Include metrics or outcomes in your application (e.g., 'improved pipeline throughput by X%' or 'reduced data latency by Y hours') to show impact.
Research Ginkgo's platform and mention how your skills align with their data needs—for example, discuss how you'd approach ingesting sequencing data or integrating lab instrument outputs.
✉️ What to Emphasize in Your Cover Letter
['Explain your experience with scalable data pipeline architecture in AWS and Snowflake, highlighting projects where you handled high-throughput or diverse data sources.', "Detail your proficiency with dbt for data modeling, emphasizing how you've ensured data quality, documentation, and stakeholder alignment in past roles.", 'Describe your approach to building production-ready workflows using infrastructure-as-code (Terraform/CloudFormation) and containerization (Docker/Kubernetes).', "Connect your background to Ginkgo's mission—express interest in applying data engineering to synthetic biology and how you can support their data-driven platform."]
Generate Cover Letter →🔍 Research Before Applying
To stand out, make sure you've researched:
- → Explore Ginkgo's platform and product lines (e.g., Foundry, Biosecurity) to understand how data pipelines support their organism engineering and testing workflows.
- → Review their technical blog posts or public talks (e.g., on AWS or data engineering) to grasp their data infrastructure challenges and priorities.
- → Learn about synthetic biology basics and common data types (e.g., genomic sequencing, phenotypic data) to better contextualize the role's impact.

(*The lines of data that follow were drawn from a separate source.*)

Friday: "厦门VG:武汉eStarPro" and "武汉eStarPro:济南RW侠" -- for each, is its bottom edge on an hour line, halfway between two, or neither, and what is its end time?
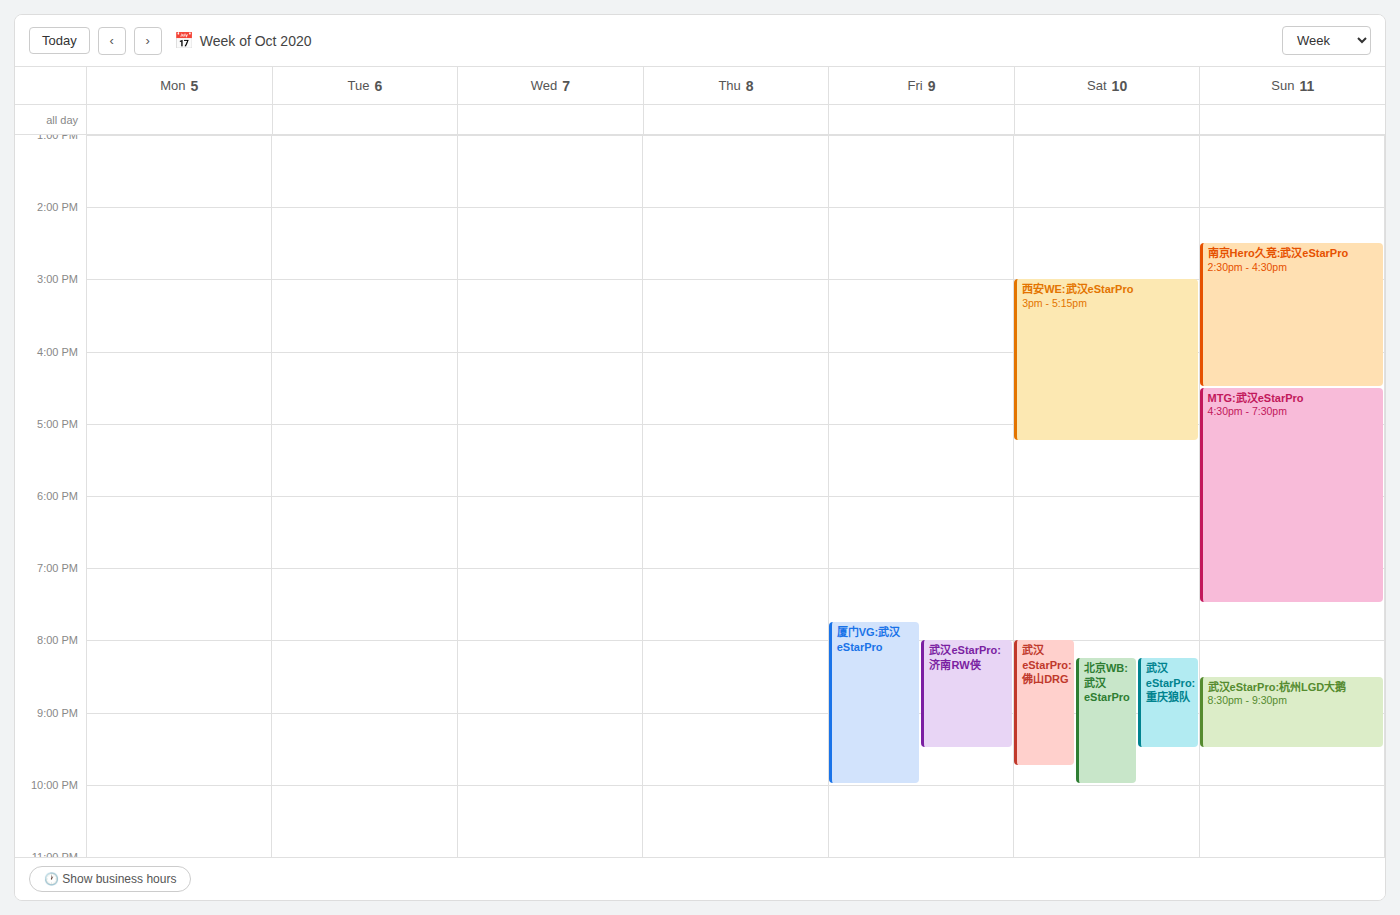
"厦门VG:武汉eStarPro": 10:00 PM, exactly on the 10 PM line. "武汉eStarPro:济南RW侠": 9:30 PM, halfway between the 9 PM and 10 PM lines.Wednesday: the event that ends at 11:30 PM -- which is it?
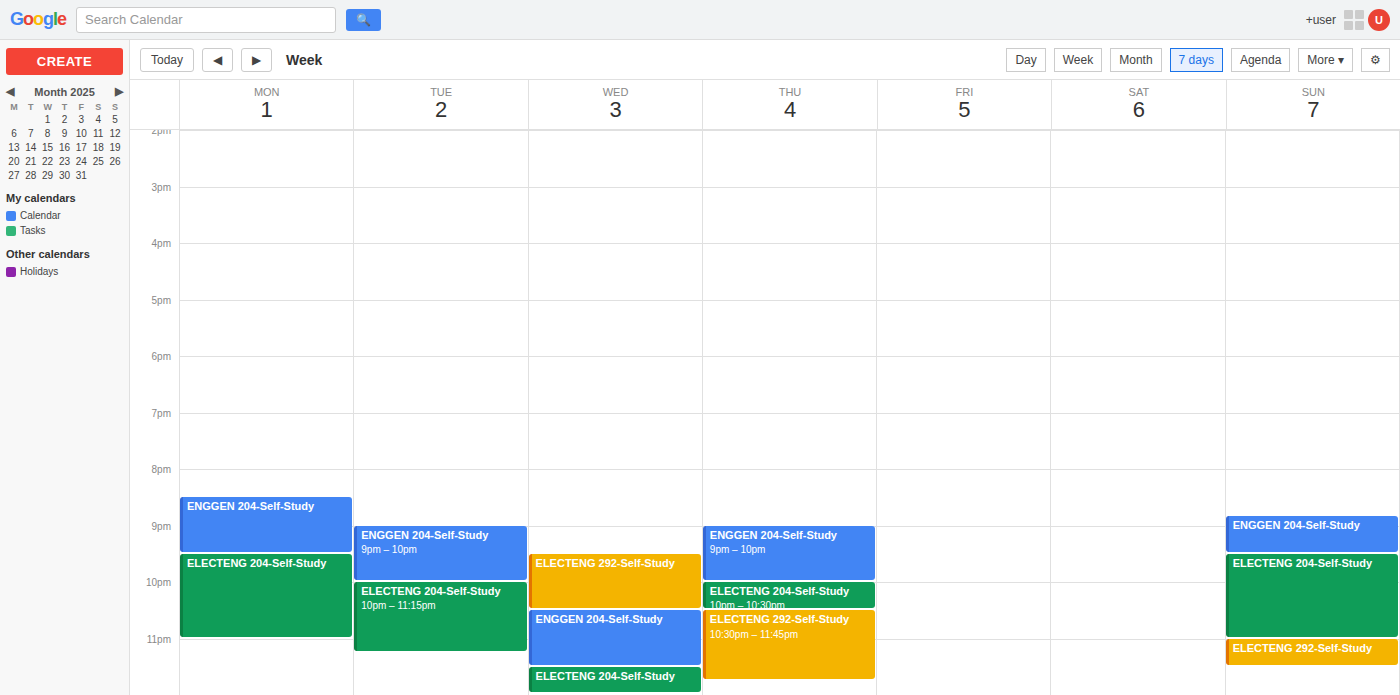
"ENGGEN 204-Self-Study""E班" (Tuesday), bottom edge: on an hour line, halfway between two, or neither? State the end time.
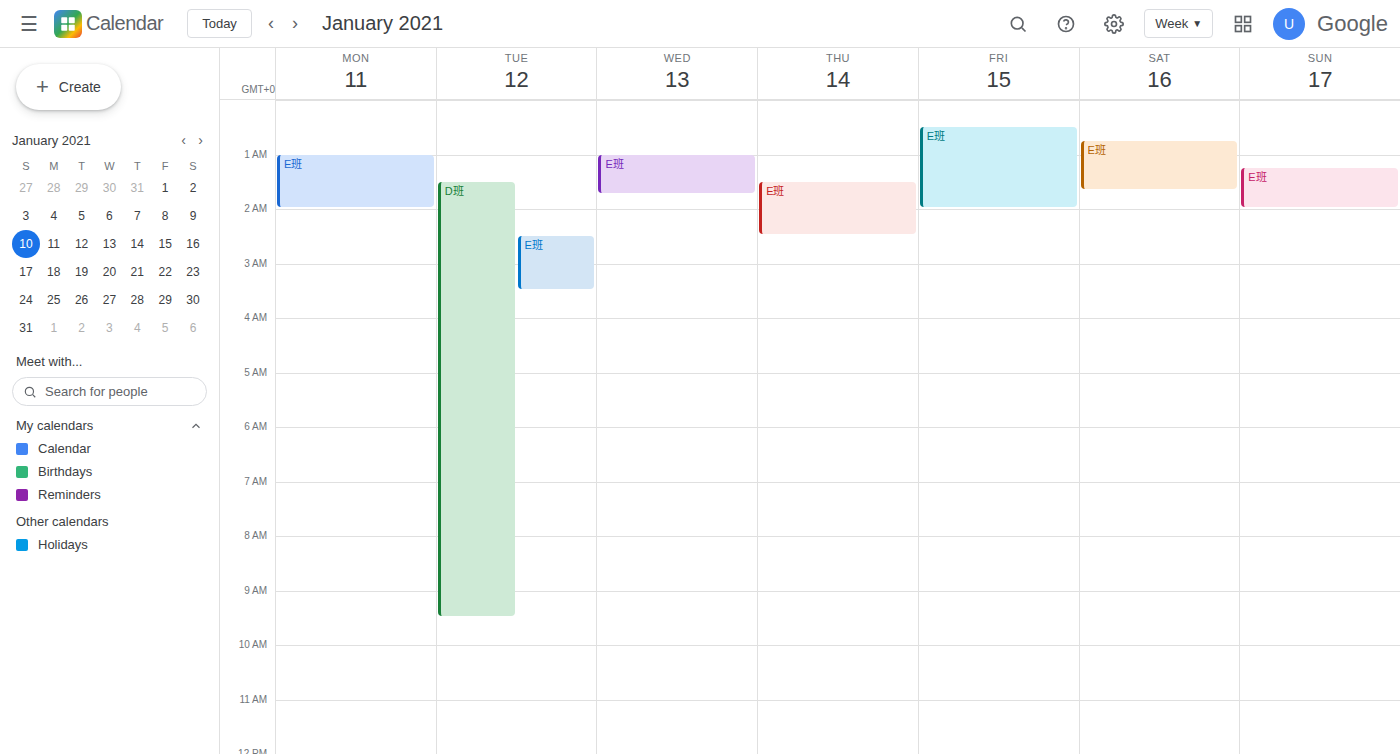
3:30 AM -- halfway between the 3 AM and 4 AM lines.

- → Investigate Ginkgo's partnerships and projects (e.g., in pharmaceuticals or agriculture) to see how data enables their real-world applications.
💬 Prepare for These Interview Topics
Based on this role, you may be asked about:
⚠️ Common Mistakes to Avoid
- Submitting a generic resume without highlighting specific experience with AWS, Snowflake, dbt, or data pipeline scalability—this role requires precise technical alignment.
- Failing to demonstrate experience with production-grade data products or infrastructure-as-code, as the job emphasizes robust, deployable workflows.
- Overlooking the biological data aspect—candidates should show curiosity or experience with domain-specific data, even if not in biotech, to fit Ginkgo's context.
📅 Application Timeline
This position is open until filled. However, we recommend applying as soon as possible as roles at mission-driven organizations tend to fill quickly.
Typical hiring timeline:
Application Review
1-2 weeks
Initial Screening
Phone call or written assessment
Interviews
1-2 rounds, usually virtual
Offer
Congratulations!
Ready to Apply?
Good luck with your application to GinkGo Bioworks!